* _Tugas Anda_
Ubah bagian teks tentang pulang ke kota kecil yang dibuka dengan kata-kata "Jalan lurus menanjak" dan ditutup dengan "ia masih bekerja." dengan menuliskannya kembali dan mengganti "Tukang ojek" dengan "Pengemudi ojek".

### Kutipan Bacaan ###

22 Mei 2009

Pulang ke Kota Kecil Rumahku

Kala itu matahari kembali kan pulang. Aku memandang semburat sinar merona merah di balik perbukitan tua. Burung-burung pipit hendaklah kembali ke sarang. Terbang melayang di atas kepalaku. Ayam hitam mulai menutup kandang. Menutup hari dengan sepiring jagung kering. Jalanan mulai kosong dan renggang. Hanya derap langkah rodaku yang terdengar menggema mengusik pepohonan sepi. Angin berlumur debu menari bersama daun kering menyapu pandanganku. Sesaat menampar pipiku halus namun menusuk mataku perih. Harum aroma jahe membumbung saat ku lalui bangunan tua nan legam. Asap dimana-mana namun pekerja tetap setia pada sang gulali penyambung nyawa. Pabrik permen jahe itu tetap meroda meski malam kan tiba. Masih ku pacu laju kendaraanku pelan. Ingin ku nikmati sore nan syahdu di kota nan kecil ini. Perumahan mungil semi modern berjajar di sela rumah-rumah nan renta. Seolah ingin tunjukkan, "Lihat! Aku dapat hidup di hamparan rumah tua ini!". Di hadapannya berdiri rumah sakit tua yang sepi. Kolamnya kering, catnya mengelupas, bahkan gerbangnya tertutup sebelah. Satu dua motor tampak terpaku di tempat parkir yang berdebu. Hanya lampu jalan putih terang yang seolah hidup disana. Menerangi sebagian jalan yang buta. Rumah sakit itu terus begadang, karena banyak orang menggantungkan hidup disana.
Jalan lurus menanjak menantangku di depan mata. Ku masukkan gigi dua agar kuat sampai di atas sana. Di sebelah kiri ku lihat pak tua berjenggot lebat tengah memandangku tajam. Bukan, bukan memandangku, namun mencari sesuap nasi di jalanan sepi. Tukang ojek bersama motor tuanya itu mengamati jalanan yang renggang hendak mencari penumpang yang akan memberi keluarganya kehidupan. Hidupnya pastilah tidak semudah anggukan ramahnya pada setiap orang yang ia pandang. Malam menjelang, namun ia masih bekerja.
Tak jauh, hamparan sawah nan hijau serasa meliuk-liuk seiring laju angin nan syahdu. Tiba-tiba seorang nenek renta tengah menyeberang jalan tanpa menoleh kanan kiri. Ku hanya amati dia. Tak tega menyalahkannya atas apa yang telah ia perbuat. Jalannya yang pincang tak hiraukan beban di pundaknya yang berat. 10, 20, mungkin 30 kilogram beban yang ia pikul. Ya, mungkin rumput dan sabit adalah teman hidupnya. Nenek tua pulang membawa kabar gembira pada anak cucunya. "Lihat, nenek dapat banyak rumput untuk kambing kita". Begitu pikirku.

### Data yang Diberikan ###

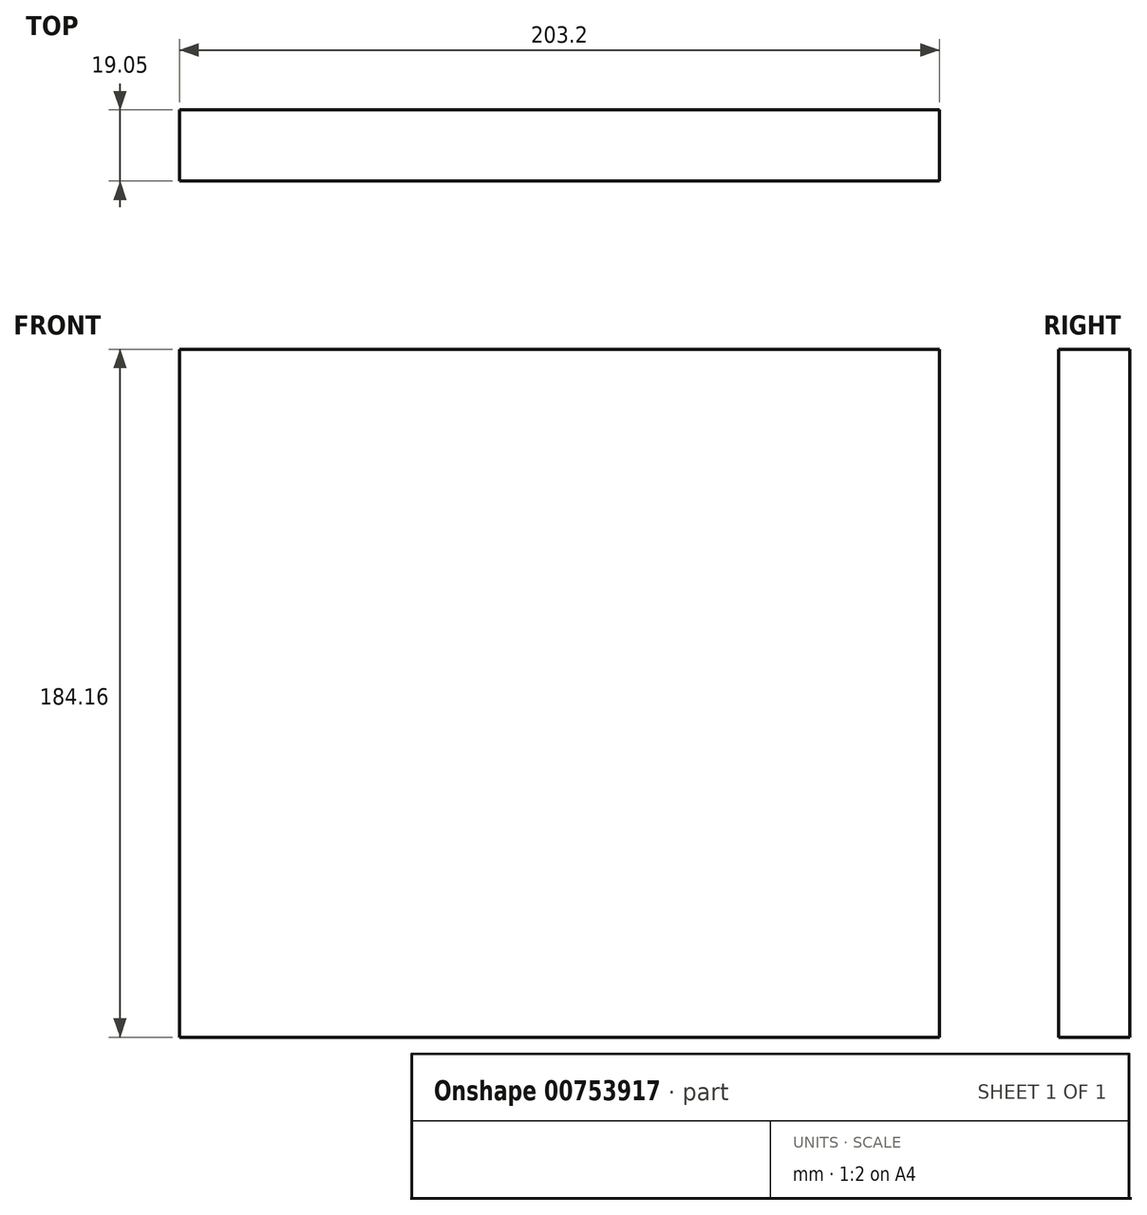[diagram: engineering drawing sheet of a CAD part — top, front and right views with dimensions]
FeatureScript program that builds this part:
annotation { "Feature Type Name" : "Feature", "Feature Type Description" : "" }
export const myFeature = defineFeature(function(context is Context, id is Id, definition is map)
    precondition{}
    {
        {
            var Q0;
            Q0=qCreatedBy(makeId("Front.planeOp"),FACE);
            var sketch = newSketch(context, id + "F0", { "sketchPlane" : qUnion([Q0])});
            skLineSegment(sketch, "E0.bottom", {"start": v(101.6, -92.07) * mm, "end": v(-101.6, -92.07) * mm});
            skLineSegment(sketch, "E0.top", {"start": v(101.6, 92.08) * mm, "end": v(-101.6, 92.07) * mm});
            skLineSegment(sketch, "E0.left", {"start": v(101.6, -92.07) * mm, "end": v(101.6, 92.08) * mm});
            skLineSegment(sketch, "E0.right", {"start": v(-101.6, -92.07) * mm, "end": v(-101.6, 92.08) * mm});
            skPoint(sketch, "E0.middle", {"position": v(0, 0) * mm});
            skSolve(sketch);
        }
        {
            var Q0;
            Q0=makeQuery(id+"F0.imprint","IMPRINT",FACE,{"disambiguationData":[TD([[makeQuery(id+"F0.imprint","IMPRINT",EDGE,{"derivedFrom":sQuery(id+"F0.wireOp",EDGE,"E0.bottom")}),-1.0]])]});
            extrude(context, id + "F1", {"entities" : qUnion([Q0]), "depth" : 19.05 * mm, "offsetDistance" : 25.4 * mm});
        }
    });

###

* _Penyelesaian_
Jalan lurus menanjak menantangku di depan mata. Ku masukkan gigi dua agar kuat sampai di atas sana. Di sebelah kiri ku lihat pak tua berjenggot lebat tengah memandangku tajam. Bukan, bukan memandangku, namun mencari sesuap nasi di jalanan sepi. Pengemudi ojek bersama motor tuanya itu mengamati jalanan yang renggang hendak mencari penumpang yang akan memberi keluarganya kehidupan. Hidupnya pastilah tidak semudah anggukan ramahnya pada setiap orang yang ia pandang. Malam menjelang, namun ia masih bekerja.